I had the whole night built up in my head.

And I’d been a damned fool and crushed him.

Chapter 18

(Kit)

“Man, do you remember the night we went wandering around that waterfront carnival in Plymouth and you wound up dancing with that dude in the bear costume?” Knightly said as he refilled their glasses, then waved the bartender over for another bottle because there wasn’t a whole lot left in the first one.

“Hey, you were dancing with the clown,” Rebel replied.

Knightly had given up offering me any after Rebel declared that I was on babysitting duty for the night. Well, that wasn’t entirely accurate. He’d attempted to press the issue, even going so far as to ask what the hell the point of our bodyguards was, but Rebel had shut that shit down hard by telling him that if he kept pressing me to drink with them, we were leaving.

Shocked the hell out of me, but I appreciated it after my last run-in with Tequila.

“Was a fine-ass clown,” Knightly replied.

“Don’t you mean it was a clown with a fine ass?" Rebel shot back.

“One in the same, my friend. I thought I taught you that?”
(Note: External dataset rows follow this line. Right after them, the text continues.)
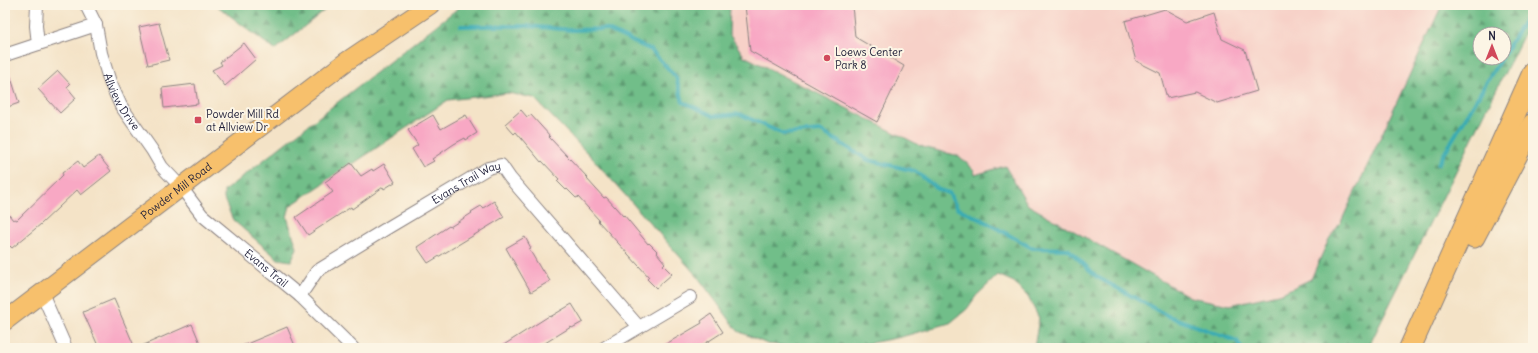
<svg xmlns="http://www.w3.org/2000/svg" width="1538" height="353" viewBox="0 0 1538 353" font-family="Delius,sans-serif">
<defs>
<pattern id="forest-firs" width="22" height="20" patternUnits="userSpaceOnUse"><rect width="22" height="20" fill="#71be89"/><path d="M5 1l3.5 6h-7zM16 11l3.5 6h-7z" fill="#5c9a71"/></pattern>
</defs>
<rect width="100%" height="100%" fill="#fcf5e5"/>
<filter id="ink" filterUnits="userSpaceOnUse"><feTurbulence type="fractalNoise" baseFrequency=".025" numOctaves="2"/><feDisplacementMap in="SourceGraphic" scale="8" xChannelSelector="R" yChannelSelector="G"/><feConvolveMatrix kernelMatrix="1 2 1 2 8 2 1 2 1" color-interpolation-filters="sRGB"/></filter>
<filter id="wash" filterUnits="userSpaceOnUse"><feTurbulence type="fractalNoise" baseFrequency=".012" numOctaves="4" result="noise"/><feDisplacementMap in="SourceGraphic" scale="16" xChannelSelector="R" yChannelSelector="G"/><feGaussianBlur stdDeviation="0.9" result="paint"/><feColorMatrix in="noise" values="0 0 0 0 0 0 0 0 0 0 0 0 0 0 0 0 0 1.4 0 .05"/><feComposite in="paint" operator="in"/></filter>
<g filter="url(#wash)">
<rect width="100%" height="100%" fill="#f4e3c7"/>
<!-- built -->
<polygon fill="#f7d1c8" points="693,5 1457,5 1297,348 633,107"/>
<!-- forest -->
<g fill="url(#forest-firs)" stroke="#4a7062" fill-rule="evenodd">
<polygon points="216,5 331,5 275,50"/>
<path d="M462,5H730L729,34L744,56L923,147L959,156L974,170L975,175L1005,166L1028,205L1190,297L1230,305L1282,293L1311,279L1329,239L1341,222L1442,5H1533V16L1368,348H1034L1039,318L1028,297L1014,282L998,275L976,296L967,309L950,323L901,337L845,348H807L767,344L738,331L697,276L594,160L534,98L508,93L448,100L290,206L287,217L297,248L291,261L278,259L233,220L224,199V191ZM1480,34H1504V58H1480Z"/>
</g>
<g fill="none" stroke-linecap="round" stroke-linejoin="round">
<!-- stream -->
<g stroke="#39abb4" stroke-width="4">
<polyline points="461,26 527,26 572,30 606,29 651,50 676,77 683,102 714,116 740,114 783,134 821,131 868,160 915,171 939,190 949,193 957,208 984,221 1032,248 1068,249 1097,277 1168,316 1237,341 1241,348"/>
<polyline points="1504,54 1527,16 1531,5"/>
<polyline points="1438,164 1501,58"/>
</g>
</g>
<g id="blocks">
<!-- building -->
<g fill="#f8a8c4">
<polygon points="745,5 852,5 855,37 904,66 877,122 750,51"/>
<polygon points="1165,9 1187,21 1214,12 1222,39 1245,50 1257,91 1217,103 1195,92 1167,98 1160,73 1136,61 1125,21"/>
<polygon points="159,23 169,60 148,65 139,27"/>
<polygon points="244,43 256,59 225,86 212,70 222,65 220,62"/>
<polygon points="7,65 19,103 5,108 5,66"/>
<polygon points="58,71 70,84 67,87 76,98 60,113 38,89"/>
<polygon points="195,84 198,104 164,108 162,88"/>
<polygon points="521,110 527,117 531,115 550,136 549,137 588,178 587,179 604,198 606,197 623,216 624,215 648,244 649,243 658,252 657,253 665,263 663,265 672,274 656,288 647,279 649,277 598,221 599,220 578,197 576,198 567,189 566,190 557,181 559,179 542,161 541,162 516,132 514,134 505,124"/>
<polygon points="433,115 441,129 466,115 477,133 466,140 465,138 454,144 432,159 434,161 423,167 412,149 418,145 408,130"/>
<polygon points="99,156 111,171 81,195 77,190 41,224 12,248 10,246 5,251 5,210 13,220 15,219 17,220 63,175 62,173 78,161 83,168"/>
<polygon points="351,163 361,176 372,169 373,171 384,164 395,182 384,189 383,187 352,209 351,207 308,235 296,217 333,192 325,182"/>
<polygon points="494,201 504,217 428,263 417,247 449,226 450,227 472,213 471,212 481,206 483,208"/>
<polygon points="525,237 531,248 529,249 542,271 543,270 550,281 531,292 506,248"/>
<polygon points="114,299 135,348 99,348 83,312"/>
<polygon points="572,304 583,322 572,328 571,327 537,348 499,348 549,316 550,317"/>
<polygon points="711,314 723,332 698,348 659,348 702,323 701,321"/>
<polygon points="192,324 202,348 137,348"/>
<polygon points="287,327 296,348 237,348"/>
</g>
</g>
</g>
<g filter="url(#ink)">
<use href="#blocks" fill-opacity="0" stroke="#8b8281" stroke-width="1"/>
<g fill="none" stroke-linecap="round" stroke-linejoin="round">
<!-- street casing -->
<g stroke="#8b8281" stroke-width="14">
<g id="street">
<polyline points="37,5 36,26 38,44"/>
<path id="s1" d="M86,5L96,25L101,53L110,82L121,106L152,150L162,167L181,187L202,215L300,296L353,348"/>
<polyline points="5,55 96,25"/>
<polyline points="42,293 66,348"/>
<path id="s2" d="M300,296L317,271L389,227L488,168L501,165L510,178L639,327"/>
<polyline points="604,348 690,297"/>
</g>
</g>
<!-- primary casing -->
<g stroke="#8b8281" stroke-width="20">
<g id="primary">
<path id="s3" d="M5,321L347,61L430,5"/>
</g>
</g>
<!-- highway casing -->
<g stroke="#8b8281" stroke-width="23">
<g id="highway">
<polyline points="1474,237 1533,124"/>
<polyline points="1410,348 1533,73"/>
</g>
</g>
<!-- street -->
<use href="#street" stroke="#fff" stroke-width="12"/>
<!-- primary -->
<use href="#primary" stroke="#f7c06c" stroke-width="18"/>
<!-- highway -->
<use href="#highway" stroke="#f7c06c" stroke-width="21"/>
</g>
</g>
<!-- markers -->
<g fill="#d1495b" stroke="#fcf5e5" stroke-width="1.5">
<circle cx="827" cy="58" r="4"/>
<rect x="194" y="116" width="8" height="8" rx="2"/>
</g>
<g text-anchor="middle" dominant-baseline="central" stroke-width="4" stroke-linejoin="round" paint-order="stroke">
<!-- poi labels -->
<g font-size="11" fill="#22223b" stroke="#fcf5e5" text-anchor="start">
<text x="835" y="52">Loews Center<tspan x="835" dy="13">Park 8</tspan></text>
<text x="206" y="114">Powder Mill Rd<tspan x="206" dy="13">at Allview Dr</tspan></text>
</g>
<!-- street labels -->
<g font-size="11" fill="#22223b" stroke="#fcf5e5">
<text stroke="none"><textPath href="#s1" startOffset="104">Allview Drive</textPath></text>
<text stroke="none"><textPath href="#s2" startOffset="204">Evans Trail Way</textPath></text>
<text stroke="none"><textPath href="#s3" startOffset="215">Powder Mill Road</textPath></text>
<text stroke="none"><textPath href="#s1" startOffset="327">Evans Trail</textPath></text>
</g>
</g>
<!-- margin -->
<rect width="1538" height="353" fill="none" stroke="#fcf5e5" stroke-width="20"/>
<!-- north arrow -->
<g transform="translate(1492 46)"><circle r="19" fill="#fcf5e5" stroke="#a5a1a1"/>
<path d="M0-3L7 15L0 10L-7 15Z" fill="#d1495b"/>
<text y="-6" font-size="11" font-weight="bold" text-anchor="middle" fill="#22223b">N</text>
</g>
</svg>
Something flickered in Rebel’s eyes, enough to make me wonder what else Knightly had taught him and if us coming here tonight was really a good idea. We’d been mobbed when wefirst arrived and spent the first two hours taking pictures with fans and signing t-shirts, bras, jeans, and whatever else they’d wanted us to before we’d been able to slip away to a dimly lit table near the bar, where no one seemed to notice us.
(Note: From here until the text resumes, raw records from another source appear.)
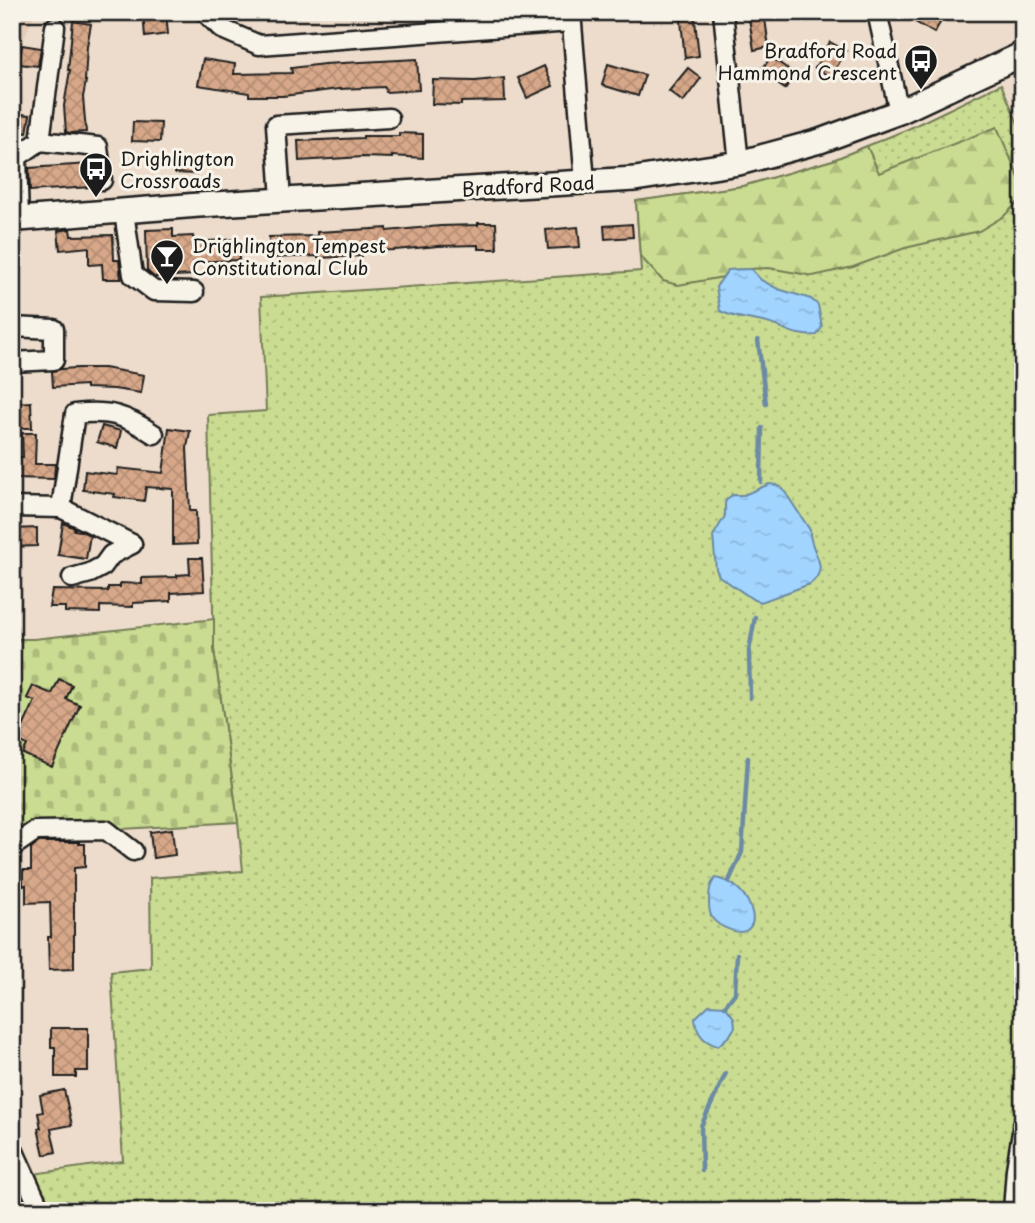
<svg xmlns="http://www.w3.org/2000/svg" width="1035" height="1223" font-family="'Playpen Sans',sans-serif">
<defs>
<pattern id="grass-dots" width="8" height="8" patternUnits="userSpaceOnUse" patternTransform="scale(1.75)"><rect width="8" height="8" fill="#cadc91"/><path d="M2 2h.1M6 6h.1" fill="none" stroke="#adbc7c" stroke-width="1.8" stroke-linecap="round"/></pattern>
<pattern id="forest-firs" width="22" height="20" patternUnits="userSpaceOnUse" patternTransform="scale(1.75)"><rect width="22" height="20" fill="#cadc91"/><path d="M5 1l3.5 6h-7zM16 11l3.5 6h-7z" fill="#adbc7c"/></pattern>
<pattern id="cemetery-stones" width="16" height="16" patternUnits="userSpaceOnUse" patternTransform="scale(1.75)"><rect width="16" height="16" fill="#cadc91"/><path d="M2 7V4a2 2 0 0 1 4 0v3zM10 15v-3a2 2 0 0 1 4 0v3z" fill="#adbc7c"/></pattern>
<pattern id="water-ripples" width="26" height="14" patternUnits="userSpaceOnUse" patternTransform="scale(1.75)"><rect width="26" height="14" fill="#a1d4ff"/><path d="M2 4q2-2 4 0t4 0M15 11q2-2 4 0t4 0" fill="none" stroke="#8ab5da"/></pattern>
<pattern id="building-cross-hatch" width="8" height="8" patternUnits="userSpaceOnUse" patternTransform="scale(1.75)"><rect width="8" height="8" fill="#d6a788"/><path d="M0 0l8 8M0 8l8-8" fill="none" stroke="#b78f75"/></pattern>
</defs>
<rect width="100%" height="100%" fill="#eddccb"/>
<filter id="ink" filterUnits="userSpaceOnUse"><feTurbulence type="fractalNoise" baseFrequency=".0143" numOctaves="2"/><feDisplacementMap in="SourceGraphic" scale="14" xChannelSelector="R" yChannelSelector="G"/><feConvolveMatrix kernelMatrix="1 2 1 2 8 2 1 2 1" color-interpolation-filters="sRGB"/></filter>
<g filter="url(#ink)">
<path fill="#e6ccb7" d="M12,12H35L12,68Z"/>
<path fill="url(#grass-dots)" stroke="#737c56" stroke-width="2" d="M1001,84L1023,135V1211H48L33,1174L123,1161L111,972L151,968L150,878L243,871L238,822L214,650L208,415L266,411L261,297L641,271L636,201L743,186L833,160L908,129Z"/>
<path fill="url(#forest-firs)" stroke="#737c56" stroke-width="2" d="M997,127L1023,187V197L1004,216L979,231L905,248L853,267L813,276L769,268L728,270L723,277L678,285L663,281L640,256L636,201L743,186L833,160L867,146L879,173Z"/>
<path fill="url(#cemetery-stones)" stroke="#737c56" stroke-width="2" d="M214,619V650L238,822L106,830L36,831L12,847V639H34Z"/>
<g fill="url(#water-ripples)" stroke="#6c8aa4" stroke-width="2">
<path d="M751,269L761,280L778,289L811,299L818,305L822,327L817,335C795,338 783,326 763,322C746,318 737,319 720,311L716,287L728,270Z"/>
<path d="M769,484L776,485L783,489L810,530C808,551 833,566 810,584L761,602L754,600L719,576L716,569L713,536L725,516V503L727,499L732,495H744Z"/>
<path d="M716,878C724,880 731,882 736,887C746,894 761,920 747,930C739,936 718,926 713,919C709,914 709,908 709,903C709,894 709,884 716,878Z"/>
<path d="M709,1005L725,1006L734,1018L735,1027L730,1035L718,1046C703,1042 696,1033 695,1018Z"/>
</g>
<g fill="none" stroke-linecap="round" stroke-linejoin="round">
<g stroke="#6c8aa4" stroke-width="4.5">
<path d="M758,340L766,404"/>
<path d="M761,482L762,428"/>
<path d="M750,698L749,651L755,617"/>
<path d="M729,881L742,852L748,758"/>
<path d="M725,1006L735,993L737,954"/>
<path d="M702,1171L701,1126L726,1073"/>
</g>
</g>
<g fill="url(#building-cross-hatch)" stroke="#1c1c1c" stroke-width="2">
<path d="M143,12H166L168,34L145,37Z"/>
<path d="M680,12H694L699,56L685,58Z"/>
<path d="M748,12H764L769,47L754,50Z"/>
<path d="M898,12H934L943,18L934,33Z"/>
<path d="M73,21L91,24L87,46L85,81H86L83,97L86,132L71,133L66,132L64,106L70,70H68Z"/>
<path d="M830,42L846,51L831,77L815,68Z"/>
<path d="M22,45L41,48L38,66L19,64Z"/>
<path d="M771,57L795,74L785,89L760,72Z"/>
<path d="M203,59L235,64L234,74L292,73L291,68L324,64L417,59L419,90L386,92L385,87L339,89L283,96H249V93L198,85Z"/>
<path d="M608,64L645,75L638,96L602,85Z"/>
<path d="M544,66L553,86L527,98L518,78Z"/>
<path d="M688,68L701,78L683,102L669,91Z"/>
<path d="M504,78L505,101L461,102V105L432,104L433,80L475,81Z"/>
<path d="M12,113L30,115L27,133L12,130Z"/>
<path d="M133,122L161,123L160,142L132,141Z"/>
<path d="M399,133L423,134V158L392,156V158L363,157L299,161L298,141L363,138V136H399Z"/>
<path d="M175,159L197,160L196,174L175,173Z"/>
<path d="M89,164L91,187L30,191L29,168Z"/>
<path d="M478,223H496L497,249H478V245L438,246L395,250L362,251V256L318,258V256L270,258L269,237L317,236V232L372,229L387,228V231L440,226L478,225Z"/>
<path d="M632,224L633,237L605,239L604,226Z"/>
<path d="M578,227L580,247L548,249L546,230Z"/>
<path d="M70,229L71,236L113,235L114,260H119L121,279H103L102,264L89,265V247L60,250L58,231Z"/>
<path d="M173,229V237L193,236L194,242L238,239L239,260L194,262V275L154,277L147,271L146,230Z"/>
<path d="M78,368H104L144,375L141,393L114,389L86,388V385L53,387L52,371L61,369Z"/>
<path d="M31,402L32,428H12V403Z"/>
<path d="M102,426L121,431L117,448L97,442Z"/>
<path d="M169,428L190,431L187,448L190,511H196L197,544L173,545V489L146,487L144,501L114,497L115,494L83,490L85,471L117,475L118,468L163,473Z"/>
<path d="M22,433H36L35,464H55L54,479L12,478V457H23Z"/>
<path d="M63,523L75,528L74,530L81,531L90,535L86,559L58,555Z"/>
<path d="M37,528V546L12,547V529Z"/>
<path d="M189,558H202L204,591L171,593V601L133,603V607L100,606V613L65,612V607H49L52,590L108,591V587H120V583L142,584V578L177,577V575L190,574Z"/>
<path d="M59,679L72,685L66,699L80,705L52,767L23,754L27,745L17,740L35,701L27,698L33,686L52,694Z"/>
<path d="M172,829L175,855L153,858L150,832Z"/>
<path d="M39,842H79V844H85V867L74,868V969L49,970L48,937H51L50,902L26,903V885L23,886V870H31V848Z"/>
<path d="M51,1028H88V1071H76V1077H55V1047H51Z"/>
<path d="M64,1090L72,1125L51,1129L56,1152L44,1155L38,1128H41L38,1113L43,1112L40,1095Z"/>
</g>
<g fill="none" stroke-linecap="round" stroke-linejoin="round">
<g stroke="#1c1c1c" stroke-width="23">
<g id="minor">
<path d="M205,12L222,29L259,45L571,22"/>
<path d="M571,12L585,182"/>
<path d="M723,12L739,163"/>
<path d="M877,12L899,112"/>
<path d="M40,141L98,147L102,180"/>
<path d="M281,200L276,125L389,118"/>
<path d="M124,212L133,275L154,291L194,292"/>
<path d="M19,219L17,157L40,141L55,27"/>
<path d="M12,327L54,329V360L12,362"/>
<path d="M12,507L61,508L75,414C109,410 125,415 154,434"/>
<path d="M61,508L132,544"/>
<path d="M72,578L90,573L103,566L111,555L132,544"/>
<path d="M12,847L35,831L106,830L133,851"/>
<path d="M12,1147L41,1211"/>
<path d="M1013,1211L1016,1169L1023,1126"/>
</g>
</g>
<g stroke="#1c1c1c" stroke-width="28">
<path id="major" d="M12,221L19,219L199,205L635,179L739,163L820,141L899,112L1023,54"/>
</g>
<use href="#minor" stroke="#f7f3e8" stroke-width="18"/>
<use href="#major" stroke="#f7f3e8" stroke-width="23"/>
</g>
</g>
<defs>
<g id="bus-pin" transform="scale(1.75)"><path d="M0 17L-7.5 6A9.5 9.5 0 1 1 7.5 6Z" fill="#1c1c1c" stroke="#f7f3e8"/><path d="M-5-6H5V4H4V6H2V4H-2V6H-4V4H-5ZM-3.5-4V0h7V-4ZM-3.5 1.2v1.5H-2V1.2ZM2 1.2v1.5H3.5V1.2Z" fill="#fff"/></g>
<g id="bar-pin" transform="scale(1.75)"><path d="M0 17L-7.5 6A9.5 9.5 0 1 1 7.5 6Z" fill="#1c1c1c" stroke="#f7f3e8"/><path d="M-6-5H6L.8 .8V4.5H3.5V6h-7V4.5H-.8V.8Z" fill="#fff"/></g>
</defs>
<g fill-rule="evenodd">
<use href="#bus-pin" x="921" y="61"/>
<use href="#bus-pin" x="96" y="169"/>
<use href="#bar-pin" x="167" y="256"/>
</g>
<g text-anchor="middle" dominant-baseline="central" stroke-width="6" stroke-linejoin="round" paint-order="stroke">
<g font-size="19" fill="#1c1c1c" stroke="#f7f3e8" text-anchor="start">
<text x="897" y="50" text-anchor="end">Bradford Road<tspan x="897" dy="22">Hammond Crescent</tspan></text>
<text x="120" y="158">Drighlington<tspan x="120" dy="22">Crossroads</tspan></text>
<text x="192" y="245">Drighlington Tempest<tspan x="192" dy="22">Constitutional Club</tspan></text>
</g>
<g font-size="19" fill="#1c1c1c" stroke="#f7f3e8">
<text transform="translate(528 185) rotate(-3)">Bradford Road</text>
</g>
</g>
<rect width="1035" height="1223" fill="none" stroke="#f7f3e8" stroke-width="42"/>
<rect x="21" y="21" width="993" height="1181" fill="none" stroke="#1c1c1c" stroke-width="2.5" filter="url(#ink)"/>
</svg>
The rest of our bandmates were still surrounded, camera flashes going off in their faces. I felt a little bad about abandoning them, but I’d have felt worse if I’d abandoned Rebel.

“Clowns were never my thing,” Rebel replied as he and Knightly eyed each other before kicking back their drinks.

Knightly raised an eyebrow. “And bears are?”

“The right kind, hell yeah!”

Damn, well, that was a new fact to file away. Drumming had left me cut, with a well-defined upper body, but I was nowhere close to being in bear territory and was suddenly hit with a pang of disappointment.

“So look,” Knightly said, pouring them both another drink. “I didn’t just come here to talk to you about clowns and bears.”

It was like he’d flipped a switch when he said that, changing the mood in an instant. Rebel slid the glass between his hands, an absent-minded gesture as he stared across the table at me.

“Are you paying attention?” Knightly asked.

“What’s that symbol?” Rebel asked, completely ignoring him while pointing to the tattoo that covered the back of my left hand.

“A Dara Knot,” I replied.

“That’s cool, he said, reaching over to trace a few of the lines. “Does it mean something?”

“Rebel!” Knightly snapped.

“In a minute, damn, I wanna know what it means,” Rebel said, removing his fingers from my person so he could pick up the drink and knock it back.